HAProxy was the first place where resilience became visible. The job was simple: route traffic only to healthy backends and fail fast when a service dropped out.

haproxy
global
  log /dev/log local0
  maxconn 5000

defaults
  mode http
  timeout connect 5s
  timeout client 30s
  timeout server 30s

frontend https_front
  bind *:443 ssl crt /etc/ssl/private/platform.pem
  default_backend app_servers

backend app_servers
  option httpchk GET /health
  http-check expect status 200
  balance roundrobin
  server app1 10.0.0.11:3000 check
  server app2 10.0.0.12:3000 check

The health check endpoint had to be cheap and honest. If the application could not reach its dependencies, the health endpoint should say so. A misleading health check is worse than no health check at all.

PostgreSQL Failover With Patroni

Database failover is where many “high-availability” designs reveal their weak points. It is not enough to have a replica. You need leader election, replication health monitoring, and a clean path for clients to discover the current primary.

Patroni handled that orchestration cleanly.

yaml
scope: hosting-platform
namespace: /service/
name: db-node-1

restapi:
  listen: 0.0.0.0:8008
  connect_address: 10.0.0.21:8008

etcd:
  hosts: 10.0.0.31:2379,10.0.0.32:2379,10.0.0.33:2379

postgresql:
  listen: 0.0.0.0:5432
  connect_address: 10.0.0.21:5432
  data_dir: /var/lib/postgresql/data
  authentication:
    replication:
      username: replicator
      password: strong-password

The important design choice was not just enabling Patroni. It was ensuring every client path used a stable service endpoint rather than hard-coding the original primary.

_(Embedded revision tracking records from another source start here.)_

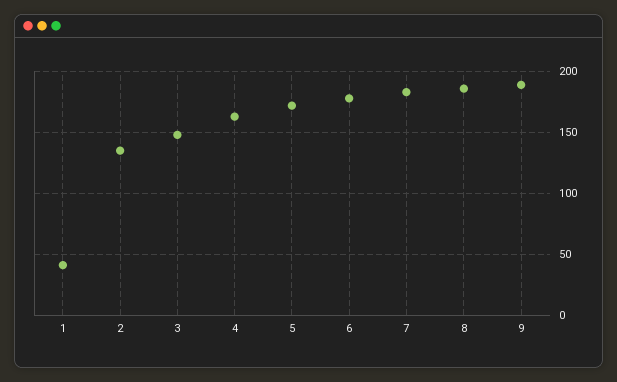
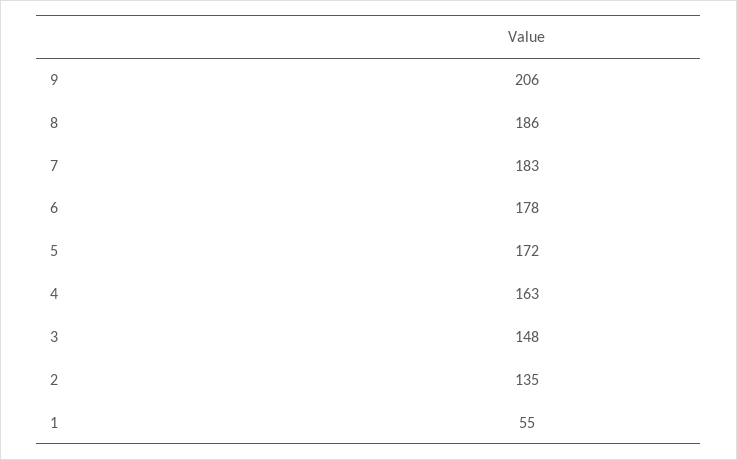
  {
-   "1": 40,
+   "1": 55,
    "2": 135,
    "3": 148,
    "4": 163,
    "5": 172,
    "6": 178,
    "7": 183,
    "8": 186,
-   "9": 190
+   "9": 206
  }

PgBouncer Protected the Database Layer

Application servers can overwhelm PostgreSQL quickly if every request opens a fresh connection. PgBouncer acted as the buffer between bursty app traffic and the database.

ini
[databases]
platform = host=postgres-primary port=5432 dbname=platform

[pgbouncer]
listen_addr = 0.0.0.0
listen_port = 6432
auth_type = md5
pool_mode = transaction
max_client_conn = 1000
default_pool_size = 100

transaction pooling gave me the best balance between throughput and compatibility. Session-level behavior is easier to reason about, but transaction pooling keeps resource usage under much tighter control in multi-tenant systems.

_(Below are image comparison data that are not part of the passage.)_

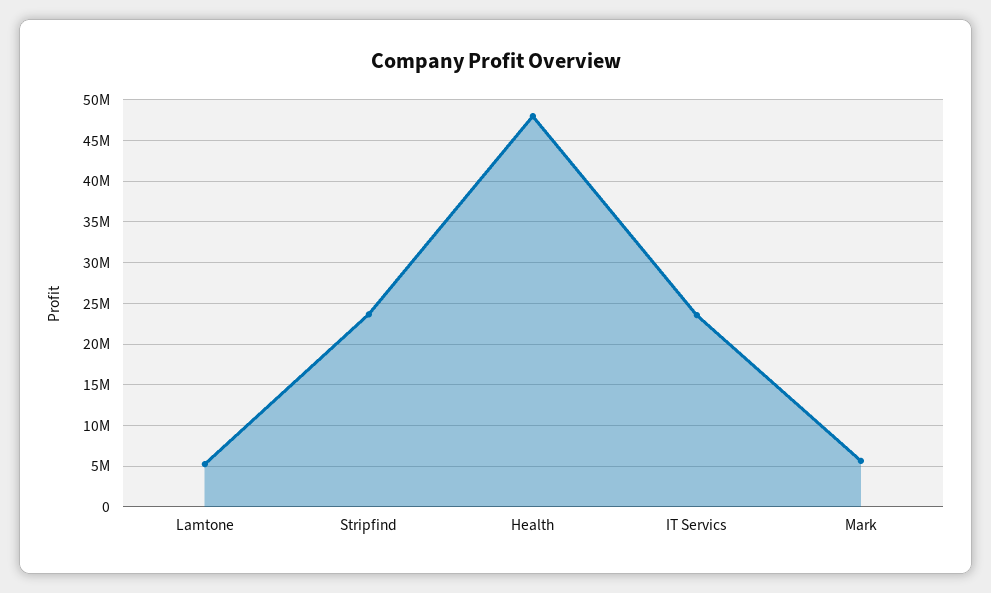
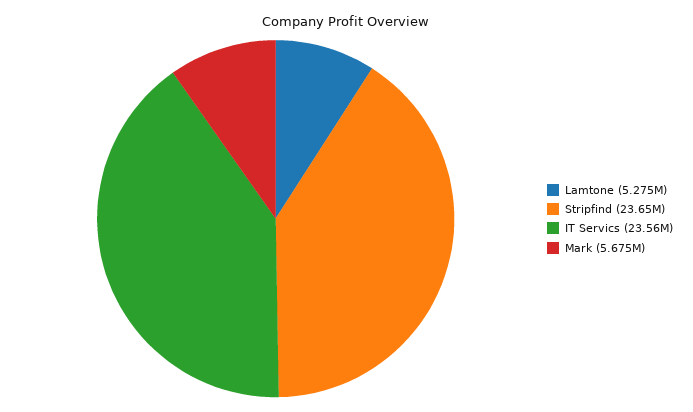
  {
    "Lamtone": 5275000,
    "Stripfind": 23650000,
-   "Health": 48000000,
    "IT Servics": 23560000,
    "Mark": 5675000
  }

Edge Failover With keepalived

The virtual IP layer removed another single point of failure. If one load balancer died, the floating IP moved to the standby node.

conf
vrrp_instance VI_1 {
  state BACKUP
  interface eth0
  virtual_router_id 51
  priority 101
  advert_int 1
  authentication {
    auth_type PASS
    auth_pass supersecret
  }
  virtual_ipaddress {
    10.0.0.10/24
  }
}

This is one of those pieces that feels invisible when it works correctly. That is exactly what you want.

Health Checks and Failure Semantics

High availability depends on deciding what “healthy” means. If you only check whether a process is running, you miss partial failures. If you check too much, you can create false positives and flap healthy nodes out of rotation.

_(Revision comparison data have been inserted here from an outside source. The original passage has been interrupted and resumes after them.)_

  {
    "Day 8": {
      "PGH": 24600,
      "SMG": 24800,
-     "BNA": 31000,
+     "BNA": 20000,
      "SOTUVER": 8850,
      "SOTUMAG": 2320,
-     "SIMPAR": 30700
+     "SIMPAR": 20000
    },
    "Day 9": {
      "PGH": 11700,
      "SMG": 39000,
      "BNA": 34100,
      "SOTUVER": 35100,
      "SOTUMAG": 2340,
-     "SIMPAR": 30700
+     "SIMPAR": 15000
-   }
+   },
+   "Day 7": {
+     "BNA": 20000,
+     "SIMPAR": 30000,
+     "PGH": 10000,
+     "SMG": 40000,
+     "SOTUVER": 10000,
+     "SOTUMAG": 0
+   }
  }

I treated health checks in three tiers:

  1. process-level: is the service responding at all?
  2. dependency-level: can it reach its database, cache, or queue?
  3. role-level: is it allowed to serve this kind of traffic?

The role-level check mattered most for the database cluster because only the active primary should accept write traffic.

Operational Lessons

The biggest lesson was that high-availability architecture is operational architecture. The configuration snippets are only the visible part. The real work is deciding failover thresholds, rollback behavior, and what the system should do under partial degradation.

I also learned that every HA design needs simple runbooks. During an incident, people do not need a diagram. They need a short set of commands and expectations.

bash
patronictl list
curl -sf http://127.0.0.1:8008/health
haproxy -c -f /etc/haproxy/haproxy.cfg
systemctl status pgbouncer

If the on-call engineer can quickly answer “who is primary, who is serving, and where is traffic going,” recovery gets much faster.